• **Passage shown**

____

Jastin García

Personal information
- Full name: Antonino Jastin López García
- Birth name: Antonino Jastin García López
- Date of birth: 15 January 2004 (age 22)
- Place of birth: Lleida, Spain
- Height: 1.80 m (5 ft 11 in)
- Position: Winger

Team information
- Current team: Girona
- Number: 21

Youth career
- 2012–2018: FIF Lleida
- 2018–2019: Lleida Esportiu
- 2019–2023: Girona

Senior career*
- Years: Team / Apps / (Gls)
- 2022–2025: Girona B / 33 / (3)
- 2024–: Girona / 5 / (1)
- 2025–2026: → Andorra (loan) / 28 / (3)

International career^{‡}
- 2024–: Portugal U20 / 2 / (0)
- 2024–: Catalonia / 1 / (0)

= Jastin García =

Portuguese footballer (born 2004)

Antonino Jastin López García (born 15 January 2004), sometimes known as just Jastin, is a professional footballer who plays mainly as a left winger for club Girona FC. Born in Spain, he represents Portugal at international level.

____

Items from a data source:
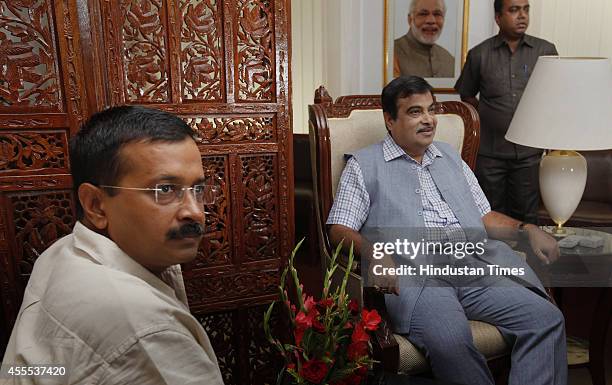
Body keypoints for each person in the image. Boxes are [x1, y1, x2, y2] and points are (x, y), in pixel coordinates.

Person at [327, 76, 567, 385]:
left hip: (475, 267)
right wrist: (375, 251)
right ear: (390, 120)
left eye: (431, 109)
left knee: (546, 319)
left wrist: (527, 228)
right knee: (452, 343)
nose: (428, 120)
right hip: (419, 277)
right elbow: (338, 228)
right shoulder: (364, 165)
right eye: (415, 112)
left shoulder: (450, 157)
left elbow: (484, 216)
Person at [1, 106, 224, 384]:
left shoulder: (63, 251)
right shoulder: (146, 328)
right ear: (96, 205)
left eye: (199, 190)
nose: (194, 211)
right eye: (165, 190)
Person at [455, 0, 558, 224]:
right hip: (490, 154)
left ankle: (527, 260)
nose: (522, 15)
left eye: (525, 9)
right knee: (491, 216)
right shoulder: (479, 54)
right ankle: (496, 260)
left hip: (529, 152)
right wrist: (490, 118)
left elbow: (555, 96)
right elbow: (467, 96)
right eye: (513, 10)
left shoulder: (545, 51)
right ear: (498, 17)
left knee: (527, 217)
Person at [393, 0, 455, 78]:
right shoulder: (392, 53)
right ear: (410, 19)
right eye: (423, 14)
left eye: (437, 14)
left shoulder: (449, 60)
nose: (431, 21)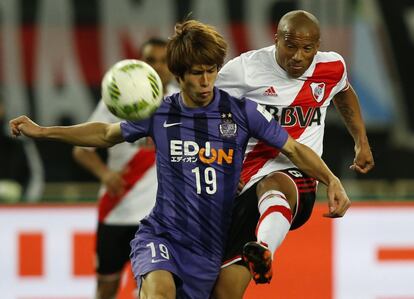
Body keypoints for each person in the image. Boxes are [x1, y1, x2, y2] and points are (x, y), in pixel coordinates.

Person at [9, 19, 350, 299]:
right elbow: (105, 134)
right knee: (158, 293)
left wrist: (331, 180)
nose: (205, 82)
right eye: (197, 73)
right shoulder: (160, 113)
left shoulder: (242, 113)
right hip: (163, 235)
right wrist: (44, 132)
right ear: (179, 74)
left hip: (210, 246)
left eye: (211, 72)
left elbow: (293, 149)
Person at [212, 10, 374, 298]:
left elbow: (343, 92)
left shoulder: (331, 67)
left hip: (300, 177)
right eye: (290, 46)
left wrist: (360, 140)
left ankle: (264, 249)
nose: (298, 56)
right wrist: (225, 162)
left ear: (317, 46)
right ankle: (256, 253)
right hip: (241, 185)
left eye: (307, 48)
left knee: (274, 182)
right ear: (276, 40)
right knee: (223, 291)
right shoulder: (244, 70)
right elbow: (209, 113)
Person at [72, 38, 179, 299]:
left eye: (164, 60)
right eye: (151, 60)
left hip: (160, 217)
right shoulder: (122, 97)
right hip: (117, 211)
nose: (158, 66)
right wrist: (105, 174)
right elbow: (81, 150)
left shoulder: (182, 99)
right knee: (107, 287)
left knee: (150, 288)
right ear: (142, 63)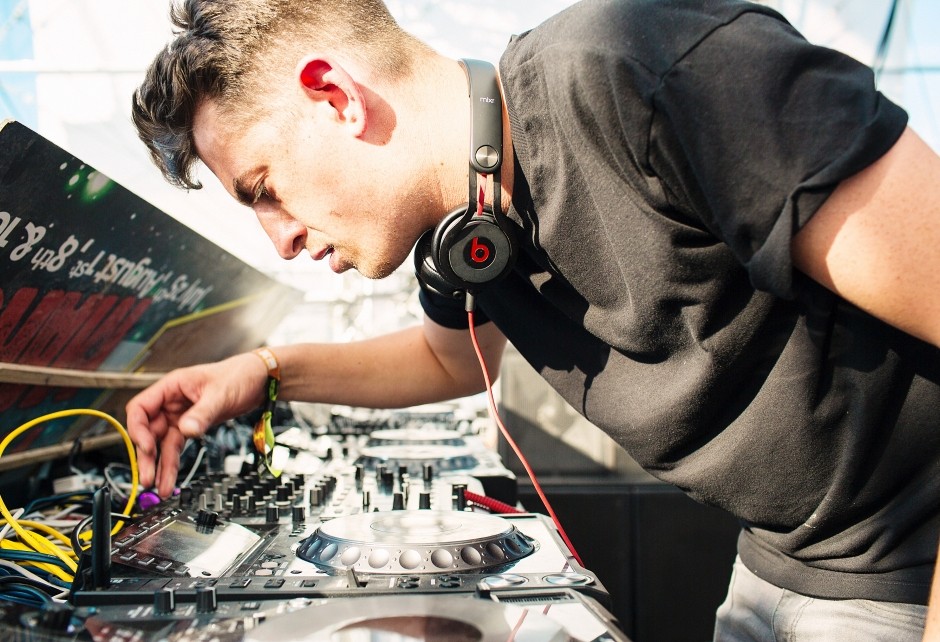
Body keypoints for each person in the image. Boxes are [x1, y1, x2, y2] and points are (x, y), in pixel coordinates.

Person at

____

• **Directions**
1. According to the player profile, to which club was Jastin García loaned for the 2025–2026 season?
2. Set down everything in the player profile from "Senior career*" down to "Catalonia / 1 / (0)", copied word for word.

• **Outputs by task**
1. Andorra

2.
Senior career*
- Years: Team / Apps / (Gls)
- 2022–2025: Girona B / 33 / (3)
- 2024–: Girona / 5 / (1)
- 2025–2026: → Andorra (loan) / 28 / (3)

International career^{‡}
- 2024–: Portugal U20 / 2 / (0)
- 2024–: Catalonia / 1 / (0)